When Montgomery resigned from her position of sales representative in 1984, she was forty-three years old and she was replaced by a fifty-year old woman. As a regional manager, Montgomery hired six representatives over forty-years old. Montgomery testified that when she became a regional manager in 1980 she received plaintiff's exhibit 21, "Analyzing the Application Form." This one page document was a written hiring guideline that stated: "Date of Birth: Is he between the age of 25 and 50 as required by the job? If not, experience proves that the odds are against his becoming a success as a salesman." Montgomery testified that age was a factor in hiring. At her deposition, however, she stated that she had never seen anything in writing directing discrimination against older employees. Every witness who had been an RIA regional manager denied using exhibit 21; Normand did not claim to have seen this document when he was a regional manager. Margaret Sailer, RIA director of human resources, explained that this document was part of a superseded 1970 employment manual, which was not in use when Normand was hired. By 1977, the RIA employment application did not ask the applicant's age. However, only the older representatives, Izard, Dirmann and Normand, had their birth dates noted on their employment applications. The district court found that Exhibit 21 had nothing to do with Normand


See Merrick v. Farmers' Ins. Group, 892 F.2d 1434, 1438-39 (9th Cir.1990); Gagne v. Northwestern Nat. Ins. Co., 881 F.2d 309, 314 (6th Cir.1989); Smith v. Firestone Tire & Rubber Co., 875 F.2d 1325, 1330 (7th Cir.1989); Mauter v. Hardy Corp., 825 F.2d 1554, 1558 (11th Cir.1987); Gray v. New England Tel. & Tel. Co., 792 F.2d 251, 254-55 (1st Cir.1986); Haskell v. Kaman Corp., 743 F.2d 113, 120 (2d Cir.1984); La Montagne v. American Convenience Products, Inc., 750 F.2d 1405 (7th Cir.1984); Smith v. Flax, 618 F.2d 1062, 1066 (4th Cir.1980)

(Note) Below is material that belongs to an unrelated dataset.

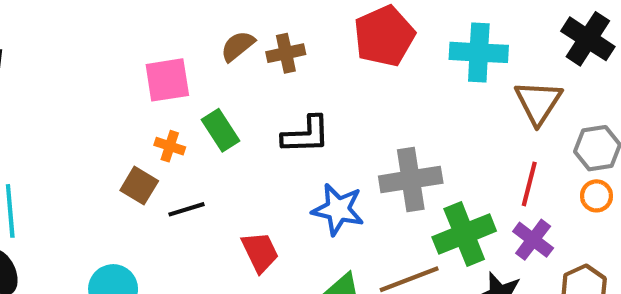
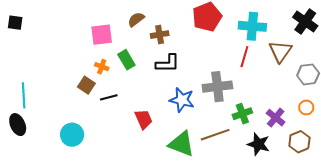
brown cross: (286, 53) -> (160, 35), moved
red line: (529, 184) -> (244, 57), moved
orange circle: (596, 196) -> (306, 107), moved
green cross: (464, 234) -> (242, 114), size x0.7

In these cases, the remarks attributed to the defendants were either made by someone who did not participate in the decision to terminate the plaintiff, or they were isolated comments and were the plaintiff's only evidence of discrimination. Normand, however, presented more than the discriminatory comments of his direct supervisors as is fully outlined in the text.


Evidence of Dorgan's and Hale's use of age-related statements is probative of their motivation in terminating Normand. See Fowler v. Carrollton Public Library, 799 F.2d 976, 984 (5th Cir.1986). Furthermore, indirect references to an employee's age, such as those made by Hale and Dorgan, can support an inference of age discrimination. Hansard v. Pepsi Cola Metropolitan Bottling Co., 865 F.2d 1461, 1466 (5th Cir.), cert. denied, --- U.S. ----, 110 S.Ct. 129, 107 L.Ed.2d 89 (1989) (citing Bienkowski v. American Airlines, 851 F.2d 1503, 1507 (5th Cir.1988))


The better practice would have required an express ruling by the district court on RIA's new trial motion. Federal Rule Civ. Proc. 50(c) provides in part:

(1) if the motion for judgment notwithstanding the verdict, provided for in subdivision (b) of this rule, is granted, the court shall also rule on the motion for a new trial, if any, by determining whether it should be granted if the judgment is thereafter vacated or reversed, and shall specify the grounds for granting or denying the motion for the new trial.... in case the motion for a new trial has been conditionally granted and the judgment is reversed on appeal, the new trial shall proceed unless the appellate court has otherwise ordered.